▶ WHAT IS BEING ASKED: How many lines of the data hold the word "SQUARE"? State the number and nothing else.

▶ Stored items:
* * * * * * *
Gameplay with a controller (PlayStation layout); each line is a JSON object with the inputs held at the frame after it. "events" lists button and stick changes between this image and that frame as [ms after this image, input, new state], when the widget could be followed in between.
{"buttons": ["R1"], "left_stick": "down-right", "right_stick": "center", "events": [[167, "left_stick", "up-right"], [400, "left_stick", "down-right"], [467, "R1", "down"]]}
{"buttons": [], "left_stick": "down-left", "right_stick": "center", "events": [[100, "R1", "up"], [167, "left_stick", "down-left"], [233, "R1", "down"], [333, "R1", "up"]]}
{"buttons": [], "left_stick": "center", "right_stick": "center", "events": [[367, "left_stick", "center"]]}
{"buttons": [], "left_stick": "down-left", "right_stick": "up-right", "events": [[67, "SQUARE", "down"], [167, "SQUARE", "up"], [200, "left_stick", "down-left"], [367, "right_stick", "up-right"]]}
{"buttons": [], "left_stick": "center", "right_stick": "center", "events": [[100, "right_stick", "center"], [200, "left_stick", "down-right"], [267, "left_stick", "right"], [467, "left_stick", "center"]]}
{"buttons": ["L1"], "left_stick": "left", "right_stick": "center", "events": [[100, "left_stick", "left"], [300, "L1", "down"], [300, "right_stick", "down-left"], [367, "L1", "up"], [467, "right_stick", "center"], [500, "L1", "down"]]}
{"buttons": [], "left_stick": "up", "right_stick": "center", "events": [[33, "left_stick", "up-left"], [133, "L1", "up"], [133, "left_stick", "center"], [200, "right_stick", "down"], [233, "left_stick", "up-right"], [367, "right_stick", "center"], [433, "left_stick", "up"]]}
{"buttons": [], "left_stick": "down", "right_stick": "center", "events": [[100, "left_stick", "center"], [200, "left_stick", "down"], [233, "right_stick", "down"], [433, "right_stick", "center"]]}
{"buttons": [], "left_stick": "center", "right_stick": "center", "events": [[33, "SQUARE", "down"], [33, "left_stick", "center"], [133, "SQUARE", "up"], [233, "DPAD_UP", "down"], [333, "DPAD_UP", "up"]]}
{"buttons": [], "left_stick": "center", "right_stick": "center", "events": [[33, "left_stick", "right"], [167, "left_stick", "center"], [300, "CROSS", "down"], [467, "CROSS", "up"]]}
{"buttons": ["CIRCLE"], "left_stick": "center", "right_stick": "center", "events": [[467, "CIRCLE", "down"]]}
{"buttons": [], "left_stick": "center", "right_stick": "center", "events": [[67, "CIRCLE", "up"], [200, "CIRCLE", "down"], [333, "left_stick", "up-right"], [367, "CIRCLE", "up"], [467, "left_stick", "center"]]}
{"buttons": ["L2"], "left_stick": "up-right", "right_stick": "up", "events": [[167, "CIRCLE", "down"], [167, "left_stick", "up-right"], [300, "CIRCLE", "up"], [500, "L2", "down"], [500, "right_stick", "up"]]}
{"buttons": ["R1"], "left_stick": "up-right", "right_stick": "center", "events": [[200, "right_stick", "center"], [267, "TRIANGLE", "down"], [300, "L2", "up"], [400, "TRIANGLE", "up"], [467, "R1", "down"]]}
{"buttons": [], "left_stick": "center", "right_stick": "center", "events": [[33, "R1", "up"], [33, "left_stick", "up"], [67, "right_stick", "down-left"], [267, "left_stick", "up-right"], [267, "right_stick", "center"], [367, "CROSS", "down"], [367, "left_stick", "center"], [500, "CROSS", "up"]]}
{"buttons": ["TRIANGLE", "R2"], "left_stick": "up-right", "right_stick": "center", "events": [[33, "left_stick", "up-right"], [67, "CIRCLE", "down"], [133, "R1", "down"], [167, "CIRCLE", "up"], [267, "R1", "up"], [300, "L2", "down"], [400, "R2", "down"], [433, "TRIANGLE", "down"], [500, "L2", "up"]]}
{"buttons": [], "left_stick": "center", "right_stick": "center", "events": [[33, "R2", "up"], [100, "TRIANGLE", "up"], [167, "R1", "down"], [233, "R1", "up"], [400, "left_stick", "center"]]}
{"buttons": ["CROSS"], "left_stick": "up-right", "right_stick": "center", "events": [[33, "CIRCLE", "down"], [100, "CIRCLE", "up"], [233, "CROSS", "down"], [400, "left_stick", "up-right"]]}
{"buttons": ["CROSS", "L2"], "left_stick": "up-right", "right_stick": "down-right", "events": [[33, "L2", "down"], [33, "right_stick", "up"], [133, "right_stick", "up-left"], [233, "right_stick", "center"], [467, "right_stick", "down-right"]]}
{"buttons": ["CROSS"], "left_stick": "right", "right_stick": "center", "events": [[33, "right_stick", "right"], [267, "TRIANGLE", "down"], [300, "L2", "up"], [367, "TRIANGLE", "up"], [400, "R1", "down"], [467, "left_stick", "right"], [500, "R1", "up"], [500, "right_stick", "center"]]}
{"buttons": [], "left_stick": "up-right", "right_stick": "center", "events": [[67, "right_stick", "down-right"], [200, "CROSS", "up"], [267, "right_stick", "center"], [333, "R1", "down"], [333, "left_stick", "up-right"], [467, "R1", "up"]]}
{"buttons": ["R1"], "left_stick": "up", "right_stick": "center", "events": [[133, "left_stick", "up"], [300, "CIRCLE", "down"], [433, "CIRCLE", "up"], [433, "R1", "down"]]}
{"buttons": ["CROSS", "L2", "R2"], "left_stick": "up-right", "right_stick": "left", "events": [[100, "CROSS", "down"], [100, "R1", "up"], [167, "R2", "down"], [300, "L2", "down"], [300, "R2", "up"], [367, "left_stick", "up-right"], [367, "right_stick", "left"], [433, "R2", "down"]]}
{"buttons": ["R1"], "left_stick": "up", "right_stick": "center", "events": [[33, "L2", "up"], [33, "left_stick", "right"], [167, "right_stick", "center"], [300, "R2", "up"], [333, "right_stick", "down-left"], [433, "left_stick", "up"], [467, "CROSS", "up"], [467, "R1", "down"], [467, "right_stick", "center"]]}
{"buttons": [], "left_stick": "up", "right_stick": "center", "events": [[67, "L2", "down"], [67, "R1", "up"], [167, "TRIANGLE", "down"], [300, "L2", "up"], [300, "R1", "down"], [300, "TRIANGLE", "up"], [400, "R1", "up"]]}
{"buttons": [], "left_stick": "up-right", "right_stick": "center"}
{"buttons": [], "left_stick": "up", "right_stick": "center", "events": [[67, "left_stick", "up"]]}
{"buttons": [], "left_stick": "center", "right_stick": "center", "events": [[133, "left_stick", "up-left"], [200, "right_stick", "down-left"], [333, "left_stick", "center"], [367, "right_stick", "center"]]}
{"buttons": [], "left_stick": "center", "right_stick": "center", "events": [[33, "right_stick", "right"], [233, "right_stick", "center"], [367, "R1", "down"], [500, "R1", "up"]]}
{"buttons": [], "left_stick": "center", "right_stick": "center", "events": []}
* * * * * * *
▶ ANSWER TO THE PROBLEM: 2